Now that’s basically it. We will now do the same configuration as above, using the new Cython components.

There are two little extra changes we have to make: The first is to supply our RandomRequestGenerator with the Cython TransportationRequest type as request_class to make it supply those instead of the Python ones.

Secondly, the Cython Dispatcher needs to know about the type of spatial coordinates it is dealing with and therefore needs to be handed the TransportSpace’s loc_type attribute.

space = CyEuclidean2D()

rg = RandomRequestGenerator(
    rate=10,
    max_pickup_delay=3,
    max_delivery_delay_rel=1.9,
    space=space,
    seed=42,
    request_class=CyTransportationRequest
)

n_buses = 50
initial_location = (0, 0)

fs = SlowSimpleFleetState(
    initial_locations={vehicle_id: initial_location for vehicle_id in range(n_buses)},
    seat_capacities=8,
    space=space,
    dispatcher=CyBruteForceTotalTravelTimeMinimizingDispatcher(space.loc_type),
    vehicle_state_class=CyVehicleState,
)

transportation_requests = it.islice(rg, 100)
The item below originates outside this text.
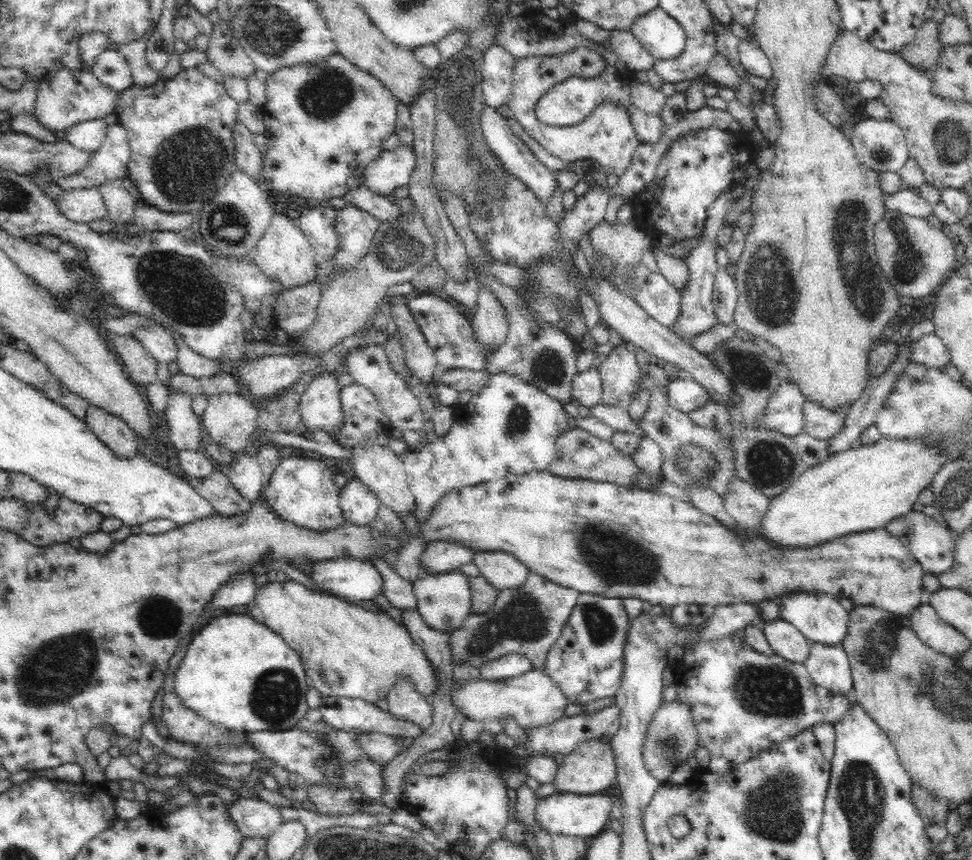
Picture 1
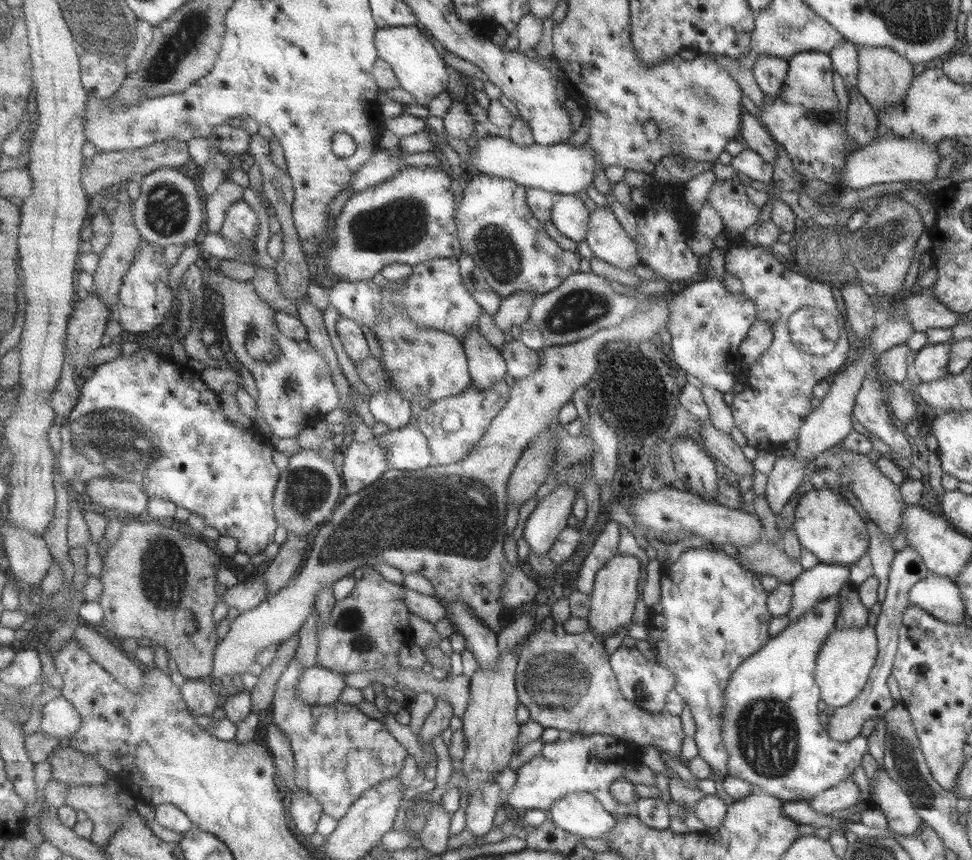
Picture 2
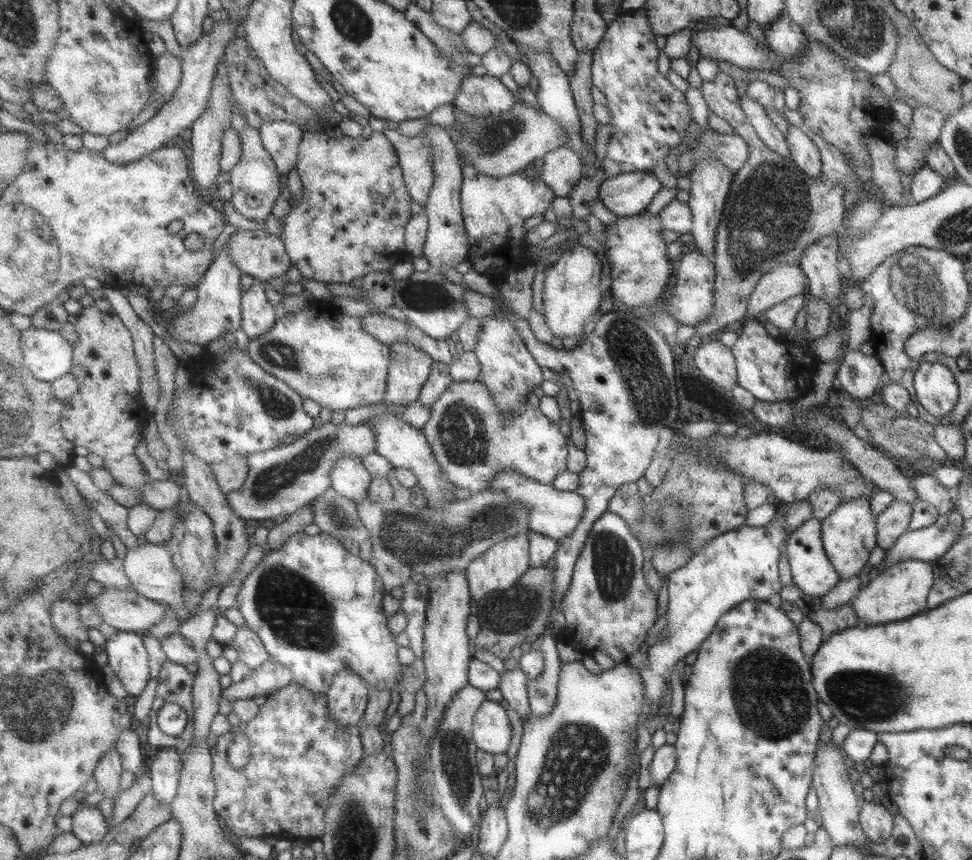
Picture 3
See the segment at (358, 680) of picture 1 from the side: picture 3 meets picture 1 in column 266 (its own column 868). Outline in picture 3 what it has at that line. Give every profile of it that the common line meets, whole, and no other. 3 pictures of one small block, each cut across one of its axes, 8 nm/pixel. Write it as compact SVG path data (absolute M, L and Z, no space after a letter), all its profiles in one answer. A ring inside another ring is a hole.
M922 560L899 561L889 565L883 572L877 573L875 578L862 587L855 600L849 605L856 616L857 625L873 626L909 618L926 609L926 598L933 582L931 565Z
Now we’re ready to run the cythonized simulation:

%time cy_events = list(fs.simulate(transportation_requests))
CPU times: user 9.1 ms, sys: 97 µs, total: 9.2 ms
Wall time: 9.16 ms

The simulation done and again, events have been produced:

cy_events[200:203]
[{'event_type': 'RequestAcceptanceEvent',
  'timestamp': 4.229722339631084,
  'request_id': 49,
  'origin': (0.5503253124498481, 0.05058832952488124),
  'destination': (0.9992824684127266, 0.8360275850799519),
  'pickup_timewindow_min': 4.229722339631084,
  'pickup_timewindow_max': 7.229722339631084,
  'delivery_timewindow_min': 4.229722339631084,
  'delivery_timewindow_max': 6.853344745923743},
 {'event_type': 'PickupEvent',
  'timestamp': 4.331264366244138,
  'request_id': 33,
  'vehicle_id': 1},
 {'event_type': 'DeliveryEvent',
  'timestamp': 4.338826458385998,
  'request_id': 35,
  'vehicle_id': 3}]

So that’s it. In this case, the Cython version was more than 20 times faster than the Python version.